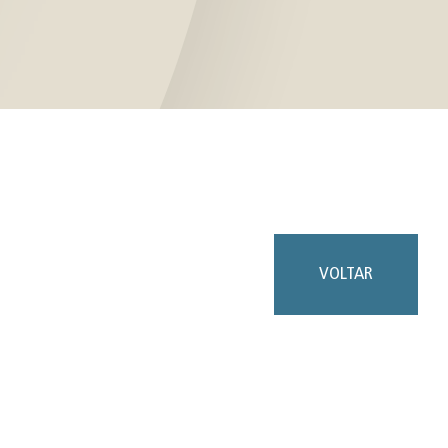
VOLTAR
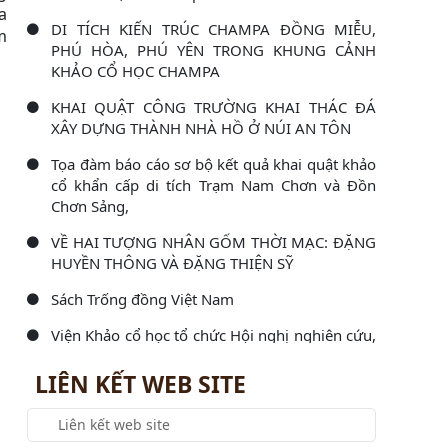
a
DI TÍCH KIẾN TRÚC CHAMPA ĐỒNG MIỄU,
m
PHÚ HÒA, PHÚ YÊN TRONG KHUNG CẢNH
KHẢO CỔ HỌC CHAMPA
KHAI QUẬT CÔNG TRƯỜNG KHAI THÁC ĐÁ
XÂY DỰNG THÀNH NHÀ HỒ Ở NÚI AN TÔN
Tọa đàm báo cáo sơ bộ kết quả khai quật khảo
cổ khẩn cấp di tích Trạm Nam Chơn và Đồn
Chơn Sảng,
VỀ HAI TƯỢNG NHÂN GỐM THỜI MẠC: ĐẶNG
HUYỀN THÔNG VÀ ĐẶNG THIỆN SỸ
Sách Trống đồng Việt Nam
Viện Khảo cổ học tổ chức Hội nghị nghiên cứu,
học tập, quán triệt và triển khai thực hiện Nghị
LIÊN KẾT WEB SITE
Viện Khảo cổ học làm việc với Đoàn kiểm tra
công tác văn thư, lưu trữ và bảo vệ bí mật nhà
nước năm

* [TASK] In the data above, find each line where the string "CHAMPA" appears, then copy it.

* [TASK ANSWER]
DI TÍCH KIẾN TRÚC CHAMPA ĐỒNG MIỄU,
KHẢO CỔ HỌC CHAMPA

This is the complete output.